**TASKS TO CARRY OUT:**
(a) Reproduce the part of the Beautiful Eutelia passage that begins at the words "This is the" and stops after "first for me.".
(b) Answer from the Beautiful Eutelia passage:
(i) What scientific name does it give for the moth?
(ii) At about what time was the image made?
(iii) Field trips for which festival met at the 6 am rendezvous spot?

**PROVIDED PASSAGE:**
This is the rather clumsily named Beautiful Eutelia, Eutelia pulcherrimus. They sure got the beautiful part right, but blurt out EUTELIA! in polite company and they'll look at you as if you're daft. This thing looks like a Pablo Picasso artwork with wings, and it was a first for me.
I've got to apologize for the less than stellar photographic work. I made this image at about 5:45 am one day last week. There's a building that's brightly lit with nightlights not far from our 6 am rendezvous spot for fields trips for the New River Birding & Nature Festival, in southern West Virginia. I'd have about ten minutes or so to look through the Lepidopterans that had collected on the walls, then hightail it over to meet my group. Anyway, I now sorely regret not working with this moth a bit more, and trying to craft some better images.
Beautiful Eutelias are, supposedly, not very common. I had no idea what it was when I saw it, nor did the people that I was with. It wasn't hard to figure out, though, and once the basic necessity of identification is out of the way, I naturally wanted to know what its host plant(s) are. One should never just stop with learning a name; if you do, what have you accomplished? Not much, other than learning a name.

**DATASET EXTRACT:**
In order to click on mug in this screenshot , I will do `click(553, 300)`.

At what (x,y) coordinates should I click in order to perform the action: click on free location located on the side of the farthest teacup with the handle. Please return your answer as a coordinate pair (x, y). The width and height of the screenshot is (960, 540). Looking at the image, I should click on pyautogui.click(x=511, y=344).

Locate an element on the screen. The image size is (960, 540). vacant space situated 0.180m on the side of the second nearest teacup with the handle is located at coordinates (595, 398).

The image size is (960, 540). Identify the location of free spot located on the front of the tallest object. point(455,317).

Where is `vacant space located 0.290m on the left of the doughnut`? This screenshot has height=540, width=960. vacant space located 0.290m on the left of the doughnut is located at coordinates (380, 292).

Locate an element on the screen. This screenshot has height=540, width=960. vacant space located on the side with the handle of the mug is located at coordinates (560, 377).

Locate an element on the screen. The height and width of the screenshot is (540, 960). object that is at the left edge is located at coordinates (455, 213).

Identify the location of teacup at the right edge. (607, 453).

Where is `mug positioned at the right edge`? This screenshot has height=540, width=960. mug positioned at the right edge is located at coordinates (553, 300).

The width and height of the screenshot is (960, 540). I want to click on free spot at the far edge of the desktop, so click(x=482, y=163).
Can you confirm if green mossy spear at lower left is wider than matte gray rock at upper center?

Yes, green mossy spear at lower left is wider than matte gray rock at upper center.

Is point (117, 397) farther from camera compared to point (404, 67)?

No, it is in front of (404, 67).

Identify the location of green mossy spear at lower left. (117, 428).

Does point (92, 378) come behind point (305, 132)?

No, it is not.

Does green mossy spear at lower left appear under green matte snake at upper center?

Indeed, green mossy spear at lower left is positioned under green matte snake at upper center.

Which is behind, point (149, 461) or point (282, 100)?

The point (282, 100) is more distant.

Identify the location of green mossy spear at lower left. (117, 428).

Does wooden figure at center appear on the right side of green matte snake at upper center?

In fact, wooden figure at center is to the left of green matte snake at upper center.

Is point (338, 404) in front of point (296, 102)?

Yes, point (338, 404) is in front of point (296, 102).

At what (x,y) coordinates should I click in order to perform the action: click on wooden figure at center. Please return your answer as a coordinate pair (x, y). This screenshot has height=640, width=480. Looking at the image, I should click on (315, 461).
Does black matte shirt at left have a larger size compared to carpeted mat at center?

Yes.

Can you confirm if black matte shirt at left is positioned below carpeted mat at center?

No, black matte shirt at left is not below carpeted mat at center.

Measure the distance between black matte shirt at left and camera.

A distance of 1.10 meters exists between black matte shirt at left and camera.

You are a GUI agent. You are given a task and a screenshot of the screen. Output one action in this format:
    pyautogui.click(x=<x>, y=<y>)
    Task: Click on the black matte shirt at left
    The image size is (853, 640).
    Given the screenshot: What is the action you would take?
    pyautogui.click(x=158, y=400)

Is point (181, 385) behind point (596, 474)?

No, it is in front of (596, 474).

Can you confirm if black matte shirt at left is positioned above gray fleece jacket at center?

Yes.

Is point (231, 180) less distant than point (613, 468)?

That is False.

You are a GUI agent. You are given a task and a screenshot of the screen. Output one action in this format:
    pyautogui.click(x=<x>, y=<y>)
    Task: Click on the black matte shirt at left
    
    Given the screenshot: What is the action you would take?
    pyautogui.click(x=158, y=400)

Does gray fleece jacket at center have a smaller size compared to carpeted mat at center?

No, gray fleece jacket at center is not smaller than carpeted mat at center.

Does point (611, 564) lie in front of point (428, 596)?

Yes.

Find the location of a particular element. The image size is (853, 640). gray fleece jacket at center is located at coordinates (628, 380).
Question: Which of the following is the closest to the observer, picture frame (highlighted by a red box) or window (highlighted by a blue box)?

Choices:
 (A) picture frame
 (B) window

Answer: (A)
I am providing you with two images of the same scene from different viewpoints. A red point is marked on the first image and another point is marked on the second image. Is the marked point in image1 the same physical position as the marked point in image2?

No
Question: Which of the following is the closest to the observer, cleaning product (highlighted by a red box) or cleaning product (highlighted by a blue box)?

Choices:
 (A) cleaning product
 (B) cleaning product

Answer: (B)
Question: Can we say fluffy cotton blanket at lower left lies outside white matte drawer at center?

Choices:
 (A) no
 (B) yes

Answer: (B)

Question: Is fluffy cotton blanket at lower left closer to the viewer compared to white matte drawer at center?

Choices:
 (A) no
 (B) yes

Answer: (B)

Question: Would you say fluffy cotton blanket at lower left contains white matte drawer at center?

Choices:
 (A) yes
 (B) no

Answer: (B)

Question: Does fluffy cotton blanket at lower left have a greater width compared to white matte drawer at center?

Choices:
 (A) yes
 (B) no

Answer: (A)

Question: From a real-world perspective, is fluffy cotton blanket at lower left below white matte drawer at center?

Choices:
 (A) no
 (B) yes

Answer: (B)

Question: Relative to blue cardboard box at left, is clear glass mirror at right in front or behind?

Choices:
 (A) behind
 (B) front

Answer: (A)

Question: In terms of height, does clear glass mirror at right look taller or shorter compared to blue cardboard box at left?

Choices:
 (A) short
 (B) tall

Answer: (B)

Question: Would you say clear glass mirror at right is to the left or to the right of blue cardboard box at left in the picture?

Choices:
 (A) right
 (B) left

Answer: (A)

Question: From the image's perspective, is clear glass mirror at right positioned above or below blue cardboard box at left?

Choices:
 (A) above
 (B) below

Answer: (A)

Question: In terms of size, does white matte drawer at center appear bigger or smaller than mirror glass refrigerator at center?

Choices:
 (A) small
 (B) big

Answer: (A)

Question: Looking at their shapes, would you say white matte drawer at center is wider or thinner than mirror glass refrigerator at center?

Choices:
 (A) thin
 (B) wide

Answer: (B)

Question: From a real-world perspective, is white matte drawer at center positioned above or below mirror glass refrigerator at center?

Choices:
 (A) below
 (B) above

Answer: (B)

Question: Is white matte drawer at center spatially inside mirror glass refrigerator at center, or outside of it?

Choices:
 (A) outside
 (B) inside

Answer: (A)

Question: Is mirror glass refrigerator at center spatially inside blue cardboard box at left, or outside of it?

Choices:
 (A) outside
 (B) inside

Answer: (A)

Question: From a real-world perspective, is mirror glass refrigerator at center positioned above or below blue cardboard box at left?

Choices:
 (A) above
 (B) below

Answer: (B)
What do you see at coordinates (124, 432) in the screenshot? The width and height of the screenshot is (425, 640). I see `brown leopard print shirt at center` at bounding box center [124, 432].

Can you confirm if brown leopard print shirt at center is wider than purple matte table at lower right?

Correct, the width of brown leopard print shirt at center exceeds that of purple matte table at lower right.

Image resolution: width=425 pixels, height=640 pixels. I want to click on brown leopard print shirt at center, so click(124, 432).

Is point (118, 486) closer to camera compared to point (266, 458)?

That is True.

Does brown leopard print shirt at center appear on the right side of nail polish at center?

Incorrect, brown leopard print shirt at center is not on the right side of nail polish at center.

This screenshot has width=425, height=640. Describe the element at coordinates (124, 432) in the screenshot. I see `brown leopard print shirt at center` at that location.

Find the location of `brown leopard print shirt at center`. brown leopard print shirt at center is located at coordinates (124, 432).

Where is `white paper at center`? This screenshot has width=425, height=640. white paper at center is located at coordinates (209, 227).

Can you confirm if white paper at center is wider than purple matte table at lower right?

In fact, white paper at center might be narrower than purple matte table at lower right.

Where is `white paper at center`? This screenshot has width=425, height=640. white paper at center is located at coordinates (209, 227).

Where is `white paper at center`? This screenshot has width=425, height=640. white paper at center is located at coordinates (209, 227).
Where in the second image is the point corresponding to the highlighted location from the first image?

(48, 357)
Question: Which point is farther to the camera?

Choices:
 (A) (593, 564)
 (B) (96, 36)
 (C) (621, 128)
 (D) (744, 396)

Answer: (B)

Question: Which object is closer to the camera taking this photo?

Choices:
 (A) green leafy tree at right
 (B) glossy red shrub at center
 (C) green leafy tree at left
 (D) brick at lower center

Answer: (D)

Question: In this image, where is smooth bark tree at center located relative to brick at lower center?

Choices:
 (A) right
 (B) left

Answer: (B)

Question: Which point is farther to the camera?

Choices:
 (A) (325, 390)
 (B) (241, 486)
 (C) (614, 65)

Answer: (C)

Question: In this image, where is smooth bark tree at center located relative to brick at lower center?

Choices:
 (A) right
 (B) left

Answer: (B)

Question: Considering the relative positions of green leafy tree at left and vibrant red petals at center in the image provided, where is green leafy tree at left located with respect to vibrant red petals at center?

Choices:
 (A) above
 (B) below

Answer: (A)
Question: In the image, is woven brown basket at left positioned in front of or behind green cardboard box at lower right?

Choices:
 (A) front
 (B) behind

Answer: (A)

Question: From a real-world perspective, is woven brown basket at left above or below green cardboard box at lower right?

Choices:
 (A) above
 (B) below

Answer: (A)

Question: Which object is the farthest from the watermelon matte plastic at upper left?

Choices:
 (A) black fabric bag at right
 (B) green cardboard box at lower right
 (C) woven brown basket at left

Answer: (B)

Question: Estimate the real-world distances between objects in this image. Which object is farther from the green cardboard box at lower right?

**OUTPUTS BY TASK:**
(a)
This is the rather clumsily named Beautiful Eutelia, Eutelia pulcherrimus. They sure got the beautiful part right, but blurt out EUTELIA! in polite company and they'll look at you as if you're daft. This thing looks like a Pablo Picasso artwork with wings, and it was a first for me.

(b)
(i) Eutelia pulcherrimus
(ii) About 5:45 am
(iii) The New River Birding & Nature Festival